Hypermobile Ehlers-Danlos syndrome (EDS) is fairly common, estimated to affect 1 in 600 to 900 people. A patient with hypermobile EDS may present with atraumatic joint pain, joint hypermobility, and skin hyperextensibility, in addition to other signs and symptoms. The diagnosis is made using a set of clinical criteria, as outlined in an American Family Physician (AFP) article on hypermobile EDS and hypermobility spectrum disorders; however, distinguishing hypermobile EDS from other conditions that present with joint hypermobility can be a challenge. Recently, a study published in the American Journal of Medical Genetics demonstrated the promise of a blood test to aid in the diagnosis of hypermobile EDS.

The study compared fragments of proteins in the blood (e.g., fibronectin, type 1 collage) of patients with hypermobile EDS, vascular and classical EDS, psoriatic arthritis, rheumatoid arthritis, osteoarthritis, and healthy individuals. Patients with hypermobile EDS were found to have a unique signature of protein fragments, potentially leading to future use as a diagnostic tool.

Currently, patients with hypermobility spectrum disorders are distinguished from those with hypermobile EDS by not meeting the full hypermobile EDS criteria.

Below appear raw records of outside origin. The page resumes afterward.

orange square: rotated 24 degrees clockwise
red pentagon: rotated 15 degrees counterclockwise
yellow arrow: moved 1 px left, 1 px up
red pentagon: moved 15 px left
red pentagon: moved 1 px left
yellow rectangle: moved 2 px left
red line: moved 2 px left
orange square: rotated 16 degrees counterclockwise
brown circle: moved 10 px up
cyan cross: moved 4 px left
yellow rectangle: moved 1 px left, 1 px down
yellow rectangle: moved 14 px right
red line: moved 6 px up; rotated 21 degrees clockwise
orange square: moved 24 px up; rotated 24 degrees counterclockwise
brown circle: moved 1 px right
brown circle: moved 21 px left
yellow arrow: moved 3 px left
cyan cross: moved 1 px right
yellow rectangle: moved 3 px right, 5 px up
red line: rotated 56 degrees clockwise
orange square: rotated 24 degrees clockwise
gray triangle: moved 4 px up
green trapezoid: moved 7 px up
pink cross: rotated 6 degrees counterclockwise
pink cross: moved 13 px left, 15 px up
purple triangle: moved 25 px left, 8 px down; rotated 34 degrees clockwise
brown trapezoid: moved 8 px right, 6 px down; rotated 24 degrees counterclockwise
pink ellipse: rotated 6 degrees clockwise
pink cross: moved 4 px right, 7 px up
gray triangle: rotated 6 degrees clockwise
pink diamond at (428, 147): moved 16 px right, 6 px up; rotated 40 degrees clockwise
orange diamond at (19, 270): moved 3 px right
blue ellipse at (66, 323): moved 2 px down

However, the results from this study demonstrated significant similarities in the protein fragments appreciated in patients with hypermobile EDS and hypermobility spectrum disorders. This may result in the two diagnoses becoming more unified in the future.

Even more common than hypermobile EDS or hypermobility spectrum disorders is generalized joint hypermobility, which is distinguished from hypermobile EDS and hypermobility spectrum disorders by the absence of symptomatic joint pain. Children and young adults tend to be most affected, with a prevalence of 4% to 11% in those 3 to 19 years old. As people age, joints tend to become less extensible, reducing the incidence of generalized joint hypermobility. This age-related change is accounted for by reducing the points on the Beighton score for the assessment of hypermobility that are required for a positive score as age increases.

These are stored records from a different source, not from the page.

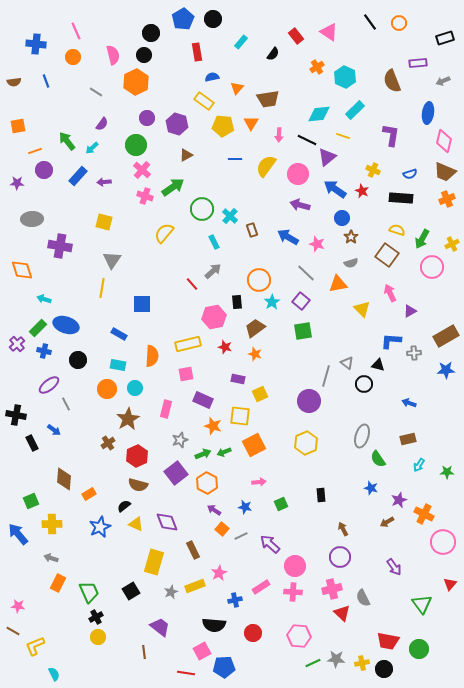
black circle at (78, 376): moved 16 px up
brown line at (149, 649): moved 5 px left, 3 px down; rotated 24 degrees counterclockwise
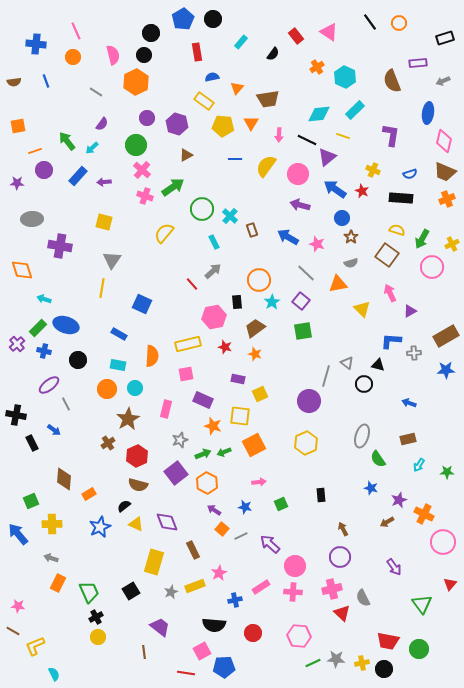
blue square at (142, 304): rotated 24 degrees clockwise
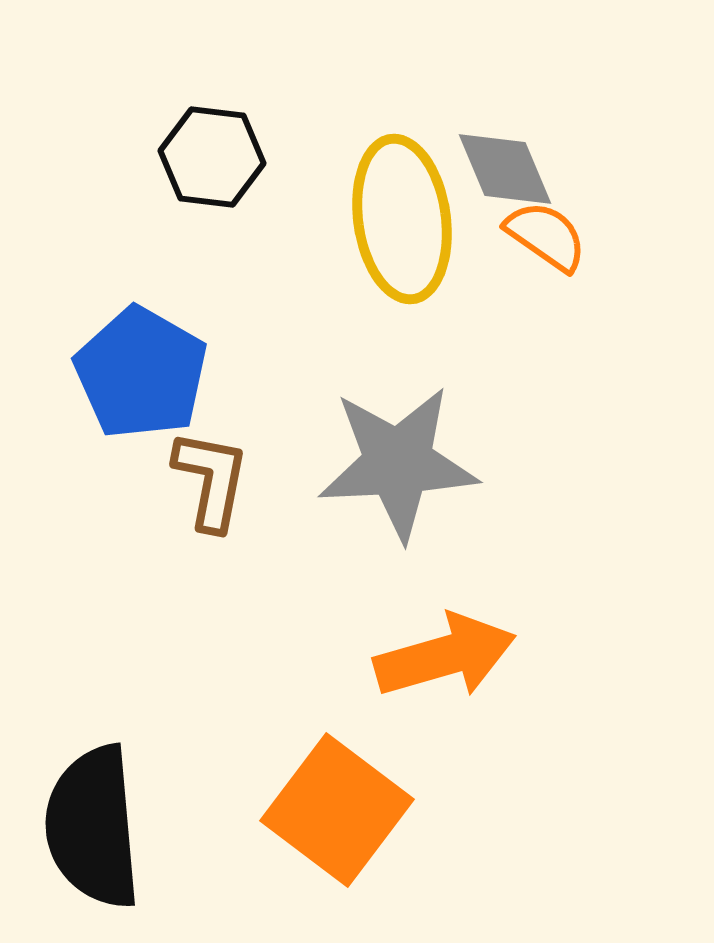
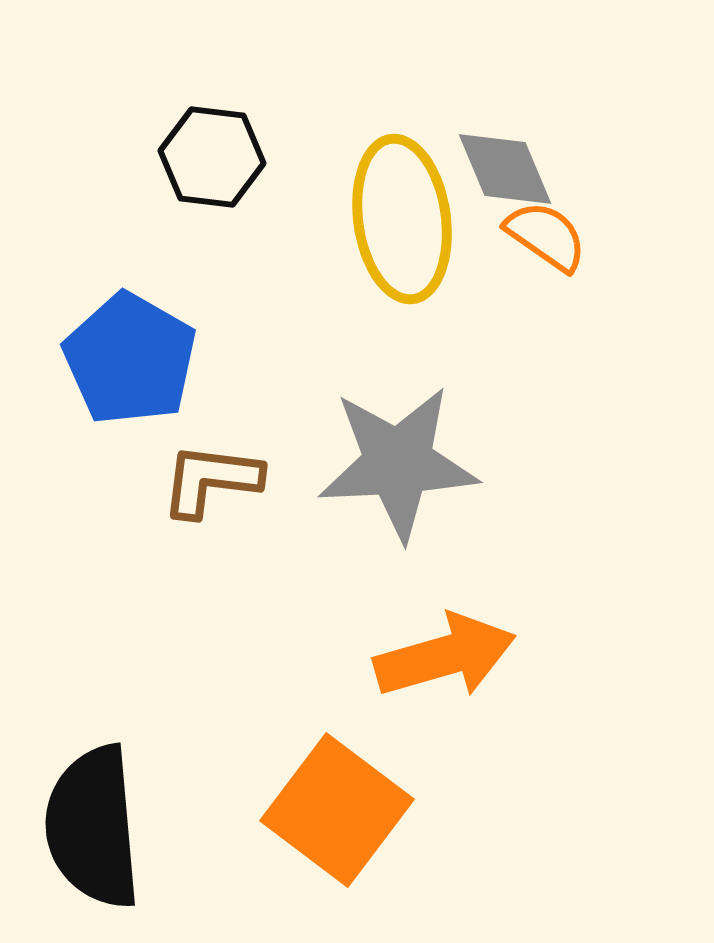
blue pentagon: moved 11 px left, 14 px up
brown L-shape: rotated 94 degrees counterclockwise
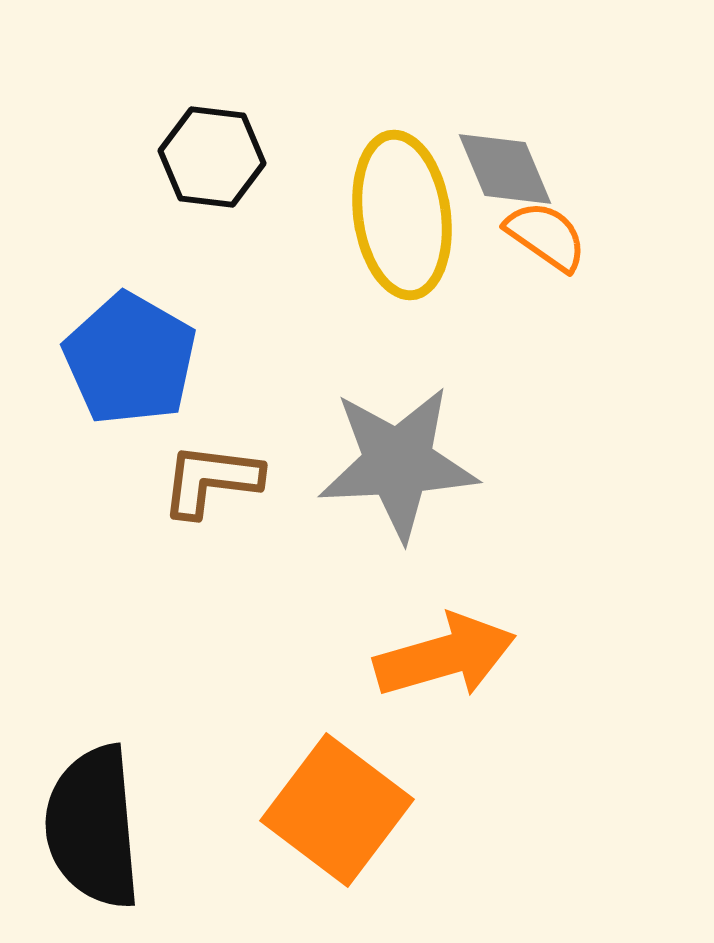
yellow ellipse: moved 4 px up
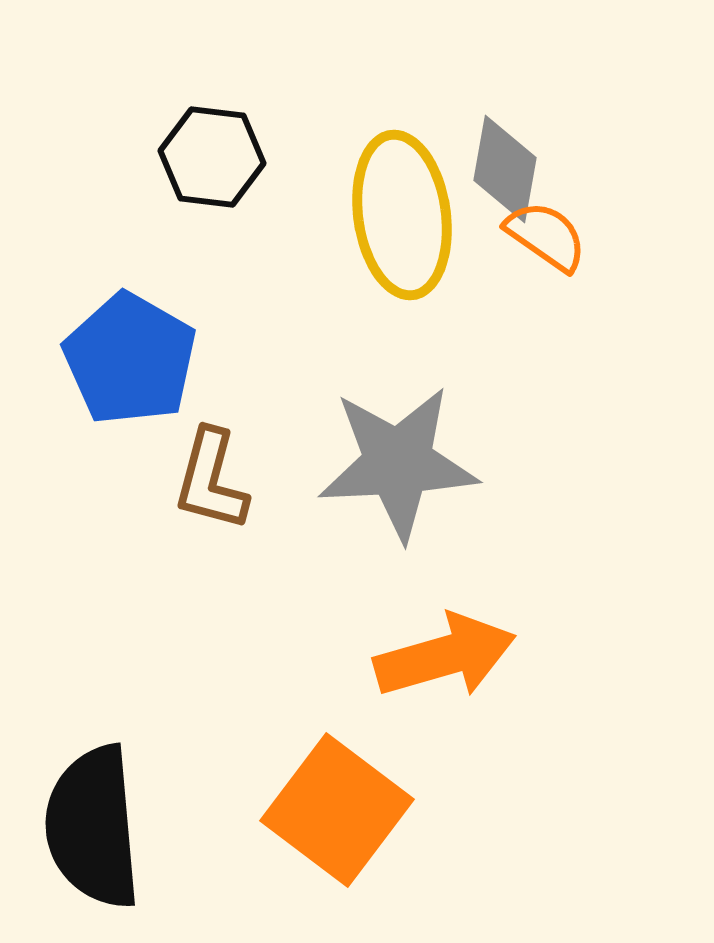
gray diamond: rotated 33 degrees clockwise
brown L-shape: rotated 82 degrees counterclockwise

Limitations preventing near-term application of this test in clinical practice include the smaller study design (466 participants and only 174 with hypermobile EDS and hypermobility spectrum disorders) and need to further validate the biomarker’s performance in patients with additional diagnoses or other testing conditions that may affect results. Currently, the median time to diagnosis of hypermobile EDS is 10 years, making a blood test a desirable asset to potentially facilitate earlier diagnosis and improve patient quality of life.

Support for the treatment of hypermobile EDS can be found in the AFP article on hypermobile EDS and hypermobility spectrum disorders as well as the Ehlers-Danlos Society GP Toolkit. Additionally, in 2024, AFP published a Photo Quiz to test reader’s knowledge on the topic.